+++ Source records +++

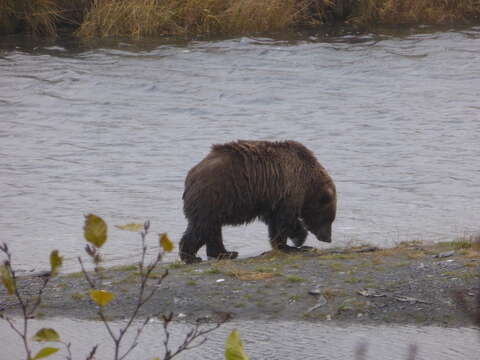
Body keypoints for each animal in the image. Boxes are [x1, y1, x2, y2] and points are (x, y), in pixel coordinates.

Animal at [179, 139, 338, 262]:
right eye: (329, 218)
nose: (328, 238)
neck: (309, 184)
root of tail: (190, 176)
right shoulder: (289, 188)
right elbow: (286, 219)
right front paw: (298, 240)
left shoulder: (273, 198)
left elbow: (275, 223)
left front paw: (282, 245)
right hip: (214, 195)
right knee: (202, 227)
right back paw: (191, 257)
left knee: (212, 229)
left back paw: (226, 253)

+++

What the task asks: Pull out all lines in the data above that include "right".

Reply:
right eye: (329, 218)
right shoulder: (289, 188)
right elbow: (286, 219)
right front paw: (298, 240)
right hip: (214, 195)
right knee: (202, 227)
right back paw: (191, 257)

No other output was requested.